# DOCUMENT TEXT
((

Feature selection stability analysis across five cross-validation folds indicated that Random Forest exhibited the highest robustness (mean Jaccard = 0.86 ± 0.05), followed by LightGBM (0.62 ± 0.08) and CatBoost (0.36 ± 0.12). Pairwise fold comparisons for Random Forest exceeded 0.80 in 85% of cases, highlighting its ability to consistently identify key predictors (Figures 5a,d for porosity; Figures 6a,d for water saturation). Core geophysical attributes including V S, Poisson’s ratio, and ρ displayed selection frequencies above 80% across all models (Figure 5b for porosity; Figure 6b for water saturation). These attributes form the backbone of elastic and petrophysical interdependencies, making them consistently favored by the models. In contrast, derived and engineered attributes such as Vp/Vs showed intermediate selection frequencies (20%–60%) and strong model-specific variability (Figure 5c for porosity; Figure 6c for water saturation).

Figure 5
Four charts comparing Random Forest, CatBoost, and LightGBM models: (a) Bar chart showing mean Jaccard similarity with error bars, LightGBM leading; (b) Heat map indicating feature selection frequency by model; (c) Bar chart displaying optimal number of features per model; (d) Bar chart comparing similarity metric values across models, with LightGBM having the highest mean Jaccard.

))

(Point correspondence tracking data)
((

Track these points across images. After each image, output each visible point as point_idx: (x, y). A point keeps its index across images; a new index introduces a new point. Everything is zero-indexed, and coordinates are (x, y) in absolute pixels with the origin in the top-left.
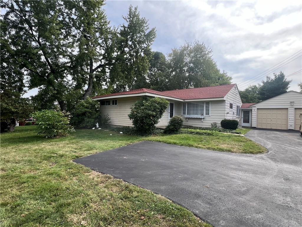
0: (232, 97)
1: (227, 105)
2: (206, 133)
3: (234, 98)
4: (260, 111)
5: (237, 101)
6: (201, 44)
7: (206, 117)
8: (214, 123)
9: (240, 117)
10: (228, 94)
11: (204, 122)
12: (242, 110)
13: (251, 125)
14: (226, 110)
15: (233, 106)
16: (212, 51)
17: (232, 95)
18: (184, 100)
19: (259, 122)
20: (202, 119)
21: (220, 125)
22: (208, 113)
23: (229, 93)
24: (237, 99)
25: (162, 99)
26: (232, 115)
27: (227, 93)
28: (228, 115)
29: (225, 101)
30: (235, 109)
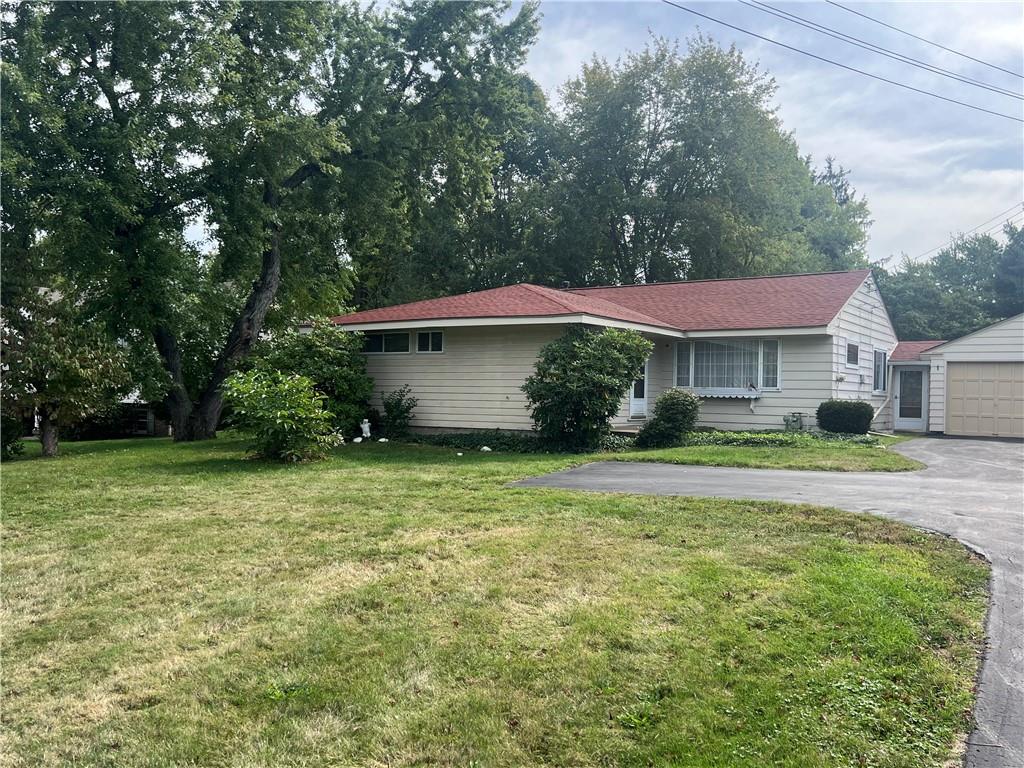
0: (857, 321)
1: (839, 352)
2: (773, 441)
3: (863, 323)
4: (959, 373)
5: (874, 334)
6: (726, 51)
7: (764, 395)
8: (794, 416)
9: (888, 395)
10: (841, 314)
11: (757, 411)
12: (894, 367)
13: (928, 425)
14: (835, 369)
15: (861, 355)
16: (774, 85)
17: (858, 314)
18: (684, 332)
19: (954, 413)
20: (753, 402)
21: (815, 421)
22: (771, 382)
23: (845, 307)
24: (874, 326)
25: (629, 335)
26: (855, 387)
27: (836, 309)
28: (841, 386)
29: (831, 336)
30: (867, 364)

))
((

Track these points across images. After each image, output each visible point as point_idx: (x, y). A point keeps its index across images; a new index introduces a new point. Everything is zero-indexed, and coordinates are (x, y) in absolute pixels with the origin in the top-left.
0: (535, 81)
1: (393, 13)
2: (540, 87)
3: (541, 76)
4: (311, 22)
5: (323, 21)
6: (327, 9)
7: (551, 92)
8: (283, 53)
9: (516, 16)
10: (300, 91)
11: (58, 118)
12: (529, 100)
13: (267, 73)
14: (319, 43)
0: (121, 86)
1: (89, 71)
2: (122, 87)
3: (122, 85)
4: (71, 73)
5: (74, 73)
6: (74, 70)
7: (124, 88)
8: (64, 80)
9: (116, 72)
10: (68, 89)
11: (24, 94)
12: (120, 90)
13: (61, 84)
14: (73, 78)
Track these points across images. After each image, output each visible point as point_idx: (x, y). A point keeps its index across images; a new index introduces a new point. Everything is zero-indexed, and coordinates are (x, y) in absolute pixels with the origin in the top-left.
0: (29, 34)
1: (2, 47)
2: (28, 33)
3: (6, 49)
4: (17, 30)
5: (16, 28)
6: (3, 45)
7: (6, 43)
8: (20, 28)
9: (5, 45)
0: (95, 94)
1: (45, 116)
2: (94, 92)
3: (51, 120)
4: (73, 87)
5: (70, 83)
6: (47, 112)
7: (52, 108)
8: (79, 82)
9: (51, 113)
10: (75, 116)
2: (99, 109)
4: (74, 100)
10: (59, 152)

))

# ASSIGNMENT
Extend the passage on feature selection stability with the text that would follow its final sentence.

# TASK ANSWER
Figure 5. Feature selection stability snalysis for porosity. (a) Mean Jaccard similarity across models, (b) heatmap of feature selection frequency per fold (color scale 0–1), (c) histogram of optimal feature counts per model and (d) bar chart comparing stability metrics (mean Jaccard, STD, min Jaccard).

Figure 6
(a) Bar chart comparing mean Jaccard similarity of RandomForest, CatBoost, and LightGBM models. (b) Heatmap showing feature selection frequency across models with varying intensity. (c) Bar chart of frequency for optimal number of features for each model. (d) Bar chart comparing mean, standard deviation, and minimum Jaccard values among the models.

Figure 6. Feature selection stability snalysis for water saturation. (a) Mean Jaccard similarity across models, (b) heatmap of feature selection frequency per fold (color scale 0–1), (c) histogram of optimal feature counts per model and (d) bar chart comparing stability metrics (mean Jaccard, STD, min Jaccard).

4.2 GA-PSO optimization convergence

The hybrid GA-PSO optimization demonstrated robust convergence across all modeling scenarios (Figure 7). Convergence analysis revealed Hybrid_Hyper_XGB for porosity converges at generation 7 (46.7% of total) with excellent stability and Stacked_Hybrid_Full for porosity converging at generation 5 (33.3%) with high stability. While Hybrid_Hyper_XGB for water saturation converges at generation 8 (53.3%) with perfect stability and Stacked_Hybrid_Full for water saturation converging at generation 10 (66.7%) with good stability.

Figure 7
Four bar graphs comparing different models: (a) Convergence Generation shows higher values for Stacked_Hybrid_Full in orange than Hybrid_Hyper_XGB; (b) Marginal Gain (ΔAP) indicates Hybrid_Hyper_XGB_Sly as highest; (c) Standard Deviation reveals Stacked_Hybrid_Full_Sly has a larger deviation, and (d) Percentage Gain (%) shows the highest gain for Hybrid_Hyper_XGB_Sly. Models are colored in blue and orange.

Figure 7. Convergence metrics, (a) convergence generation analysis, (b) optimization marginal gains, (c) R 2 stability in final generations and (d) relative performance improvement.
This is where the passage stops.